Bounce rates are the percentage of visitors who leave your site after viewing only one page. A high bounce rate may indicate that your website is not engaging enough for potential customers, or it could mean your content is too dense and overwhelming. In this blog post, we will discuss reducing your bounce rate with a few simple tips!
Understand the numbers game: Before you tweak your website, you need to understand what the numbers mean. What does it mean to have an 80% bounce rate? Or conversely, a 20% bounce rate. In our experience, having a bounce rate of 80% or higher means that something is significantly wrong with your website, and you need to fix things. A 70 to 80% bounce rate means that while you are not in the red zone, it might be better to start acting. While 50 to 70% is average for most websites, you ideally want to be in the 30 to 50% zone. But if your bounce rate is below 30% or closer to 20%, then there might be something wrong with your tracking software, or you know something about customer retention that no one else in the world has figured out.
Use metrics to understand why visitors are leaving so early: Now that you know the numbers, it is time to start digging deeper and research who your visitors are. If they show up but never stay for more than a few seconds, then there might be something wrong with what you have written or how it appears so far down the page. Visitors coming into your site need to see value in just about 30 seconds – if not sooner. You can use Google Analytics to track where people click and what processes take them out of your website as quickly as possible (and look at their demographics).
A/B testing: The best way we know of reducing bounce rates is through A/B testing. In other words, try different things until one works well enough! For example, let’s say you are an eCommerce store that sells shoes. You might want to try changing the headline of your website or even use a different color scheme for one landing page (which could be done with Visual Website Optimizer). Then compare what worked and did not after tracking things like bounce rates and time on site through Google Analytics.
Eliminate distractions: One easy way to reduce bounce rate is to eliminate all possible distractions from visitors who land on your website! If they see something else more appealing than your products or services, then it will take them away immediately – probably never to return. This means no Flash video ads running in the background when people first click onto your home page, etc. Every little thing matters because it all adds up to one big number – your bounce rate!
Keep things simple with sound design principles: Remember that some basic design principles work well for keeping traffic flowing through websites instead of bouncing them faster than ever before. For example, if you are selling something online (almost all of us), make sure that visitors can see the product right away. They should also be able to read an effective description or understand what your company offers in one minute or less. The more hoops they have to jump through on a website, the higher the chance they will leave and never return!
Make it easy: Another reason people bounce off websites so quickly has nothing to do with how well your content was written but whether someone could find exactly what they were looking for within seconds. In other words, did you pay attention to search engine optimization principles when writing blog posts?

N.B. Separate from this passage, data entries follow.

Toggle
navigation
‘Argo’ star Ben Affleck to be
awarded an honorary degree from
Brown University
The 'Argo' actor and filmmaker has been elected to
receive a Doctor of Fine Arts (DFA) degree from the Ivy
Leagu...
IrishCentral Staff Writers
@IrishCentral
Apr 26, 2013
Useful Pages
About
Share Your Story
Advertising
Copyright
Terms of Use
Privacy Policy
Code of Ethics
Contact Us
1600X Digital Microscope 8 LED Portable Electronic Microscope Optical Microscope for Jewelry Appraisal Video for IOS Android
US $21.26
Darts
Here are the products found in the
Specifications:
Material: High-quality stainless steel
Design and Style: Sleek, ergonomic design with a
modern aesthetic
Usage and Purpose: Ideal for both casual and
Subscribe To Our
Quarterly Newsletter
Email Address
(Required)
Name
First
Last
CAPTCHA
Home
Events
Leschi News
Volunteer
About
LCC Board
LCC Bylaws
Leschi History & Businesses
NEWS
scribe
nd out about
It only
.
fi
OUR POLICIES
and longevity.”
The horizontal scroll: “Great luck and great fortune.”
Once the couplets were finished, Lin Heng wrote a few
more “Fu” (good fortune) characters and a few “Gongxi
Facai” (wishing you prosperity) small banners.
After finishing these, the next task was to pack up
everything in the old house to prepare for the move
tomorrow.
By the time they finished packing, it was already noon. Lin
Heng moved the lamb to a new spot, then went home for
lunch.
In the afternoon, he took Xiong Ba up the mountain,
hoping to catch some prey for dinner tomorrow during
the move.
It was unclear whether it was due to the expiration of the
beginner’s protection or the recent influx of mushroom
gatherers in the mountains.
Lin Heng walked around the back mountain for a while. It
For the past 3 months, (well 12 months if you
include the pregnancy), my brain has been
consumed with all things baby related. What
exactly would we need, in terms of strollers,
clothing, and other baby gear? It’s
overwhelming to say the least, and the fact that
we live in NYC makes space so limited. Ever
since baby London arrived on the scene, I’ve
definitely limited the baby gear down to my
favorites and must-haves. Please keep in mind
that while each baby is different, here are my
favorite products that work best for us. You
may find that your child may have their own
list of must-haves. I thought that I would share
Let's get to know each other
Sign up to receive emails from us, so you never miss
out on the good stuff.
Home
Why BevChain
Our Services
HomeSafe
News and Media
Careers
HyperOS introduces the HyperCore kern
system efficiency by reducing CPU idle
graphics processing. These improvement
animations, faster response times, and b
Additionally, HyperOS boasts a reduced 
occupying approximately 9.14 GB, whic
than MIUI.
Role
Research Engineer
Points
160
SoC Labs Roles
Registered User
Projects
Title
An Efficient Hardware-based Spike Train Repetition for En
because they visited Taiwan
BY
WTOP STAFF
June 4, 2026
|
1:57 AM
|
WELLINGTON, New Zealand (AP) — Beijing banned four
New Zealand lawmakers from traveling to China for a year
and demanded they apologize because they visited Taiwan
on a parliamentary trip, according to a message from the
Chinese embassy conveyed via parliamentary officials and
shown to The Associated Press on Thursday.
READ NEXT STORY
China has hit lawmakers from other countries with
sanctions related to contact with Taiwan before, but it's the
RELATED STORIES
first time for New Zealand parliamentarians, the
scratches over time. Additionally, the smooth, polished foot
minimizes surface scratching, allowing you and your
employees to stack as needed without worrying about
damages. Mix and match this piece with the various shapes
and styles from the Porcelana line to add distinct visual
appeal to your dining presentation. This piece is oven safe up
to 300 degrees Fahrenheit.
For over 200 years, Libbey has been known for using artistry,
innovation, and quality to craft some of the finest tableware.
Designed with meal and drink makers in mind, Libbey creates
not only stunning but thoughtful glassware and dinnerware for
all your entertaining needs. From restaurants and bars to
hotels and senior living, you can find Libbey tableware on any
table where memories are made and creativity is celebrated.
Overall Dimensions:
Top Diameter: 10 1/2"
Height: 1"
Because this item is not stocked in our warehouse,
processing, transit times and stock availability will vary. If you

Or maybe add some internal links between pages? If people cannot navigate around from page to page or cannot find the information they need in a matter of seconds – then your bounce rate will inevitably go up and stay there.
Focus on the first sentence: Your first sentence should be engaging and create interest with potential customers. Most people read the headline or first paragraph online before continuing onto another page, so make sure this section captures their attention! Use powerful verbs like “understand” and “minimize” instead of words like “knowing.” Also, use active voice rather than passive voice when possible. It can help clarify who has responsibility for an action (the person doing something) versus someone receiving that same action (the person having something done to them).
Beware of density: The next section should be a problem-solution explanation. This is where you explain how the reader can solve their problems by reading your blog post and following through with any links included in the content at the end. Make sure that this section does not feel like fluff or marketing hype! You don’t want readers skimming over it because they think all that’s past here is just filler text for search engines while really it’s valuable information for them if only they’d continue reading. Focus on creating valuable content and keeping it short but effective. At HubSpot, we recommend using bullet points (when relevant) instead of long paragraphs as people tend to ignore walls of text.
So what’s the point? In a nutshell, you want people to continue reading your blog post, and if they do so, successfully finish it up! But make sure this is possible for them should be at the forefront of everyone’s mind when writing or editing copy. Remember that web readers are impatient and don’t have time to read walls of text unless there is something in it for them right away (i.e., value). Keep an eye on word count targets as well–every website has a character limit which means even though your content might be great, no one will see all its awesomeness if it exceeds their site allowance! That being said, avoid keyword stuffing like the plague because Google hates nothing more than websites trying to game their system.